Request =
Only the lines below from the one containing "new Array(length)|100|0.007ms" to the one containing "## Array.append (string)" should be repeated, both included and unchanged.

Stored data entries =
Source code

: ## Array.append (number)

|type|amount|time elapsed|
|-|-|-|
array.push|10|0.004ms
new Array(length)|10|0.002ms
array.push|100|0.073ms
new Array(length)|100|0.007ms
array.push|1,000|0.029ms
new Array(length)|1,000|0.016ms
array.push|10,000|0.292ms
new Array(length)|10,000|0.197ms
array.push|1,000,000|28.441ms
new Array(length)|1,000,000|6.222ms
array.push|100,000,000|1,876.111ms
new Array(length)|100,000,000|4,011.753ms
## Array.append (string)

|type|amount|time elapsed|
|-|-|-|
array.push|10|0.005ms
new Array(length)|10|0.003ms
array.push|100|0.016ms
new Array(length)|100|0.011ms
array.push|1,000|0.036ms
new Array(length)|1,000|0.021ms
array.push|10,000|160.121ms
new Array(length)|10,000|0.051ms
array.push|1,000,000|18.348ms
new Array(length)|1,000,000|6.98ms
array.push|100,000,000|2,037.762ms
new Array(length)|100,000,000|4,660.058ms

Exercise result =
new Array(length)|100|0.007ms
array.push|1,000|0.029ms
new Array(length)|1,000|0.016ms
array.push|10,000|0.292ms
new Array(length)|10,000|0.197ms
array.push|1,000,000|28.441ms
new Array(length)|1,000,000|6.222ms
array.push|100,000,000|1,876.111ms
new Array(length)|100,000,000|4,011.753ms
## Array.append (string)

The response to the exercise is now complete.